- Prompt
What you return should be the lines of the data containing "says", each in full.

- Data shown
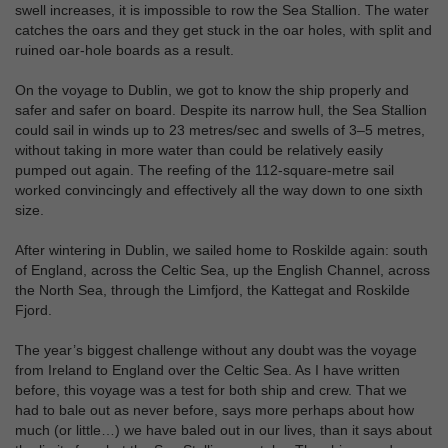
swell increases, it is impossible to row the Sea Stallion. The water
catches the oars and they get stuck in the oar holes, with split and
ruined oar-hole boards as a result.
On the voyage to Dublin, we got to know the ship properly and
safer and safer on board. Despite its narrow hull, the Sea Stallion
could sail in winds up to 23 metres/sec and swells of 3–5 metres,
without taking in more water than could be relatively easily
pumped out again. The reefing of the 112-square-metre sail
worked convincingly and effectively all the way down to one sixth
size.
After wintering in Dublin, we sailed home to Roskilde again: south
of England, across the Celtic Sea, up the English Channel, across
the North Sea, through the Limfjord, the Kattegat and Roskilde
Fjord.
The year’s biggest challenge without any doubt was the voyage
from Ireland to England over the Celtic Sea. As I have written
before, this voyage was a test for both ship and crew. That we
had to bale out as never before, says more perhaps about how
much (or little…) we have baled out in our lives, than it says about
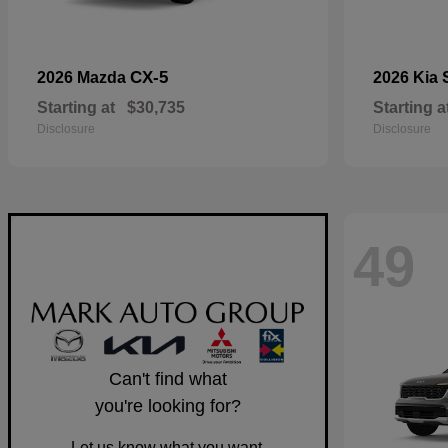
CX-5
2026 Mazda
2026 Kia
Starting at
$30,735
Starting a
Disclosure
Disclosure
49
Can't find what
you're looking for?
Let us know what you want.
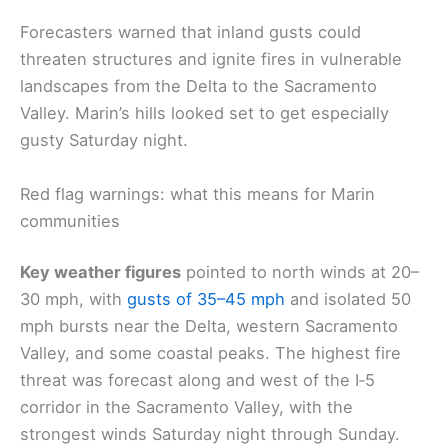
Forecasters warned that inland gusts could
threaten structures and ignite fires in vulnerable
landscapes from the Delta to the Sacramento
Valley. Marin’s hills looked set to get especially
gusty Saturday night.
Red flag warnings: what this means for Marin
communities
Key weather figures
pointed to north winds at 20–
30 mph, with
gusts of 35–45 mph
and isolated 50
mph bursts near the Delta, western Sacramento
Valley, and some coastal peaks. The highest fire
threat was forecast along and west of the I‑5
corridor in the Sacramento Valley, with the
strongest winds Saturday night through Sunday.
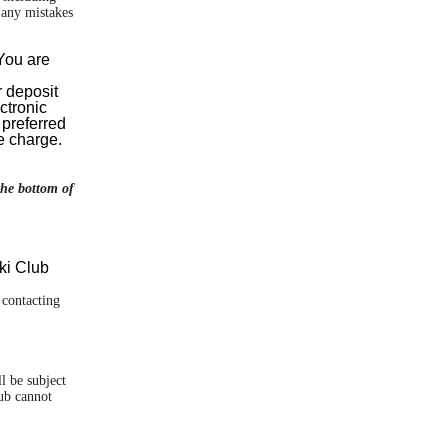
d any mistakes
 You are
r deposit
ctronic
 preferred
e charge.
the bottom of
ki Club
 contacting
l be subject
lub cannot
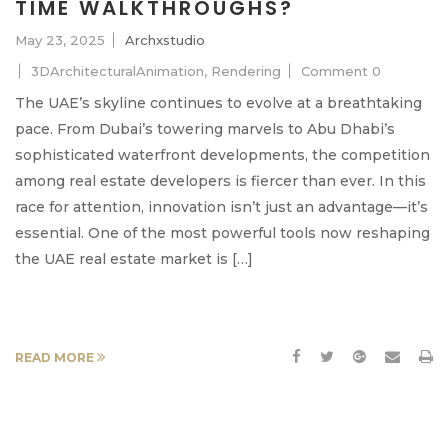
TIME WALKTHROUGHS?
May 23, 2025
Archxstudio
3DArchitecturalAnimation
,
Rendering
Comment 0
The UAE’s skyline continues to evolve at a breathtaking
pace. From Dubai’s towering marvels to Abu Dhabi’s
sophisticated waterfront developments, the competition
among real estate developers is fiercer than ever. In this
race for attention, innovation isn’t just an advantage—it’s
essential. One of the most powerful tools now reshaping
the UAE real estate market is […]
READ MORE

- Response area
had to bale out as never before, says more perhaps about how
much (or little…) we have baled out in our lives, than it says about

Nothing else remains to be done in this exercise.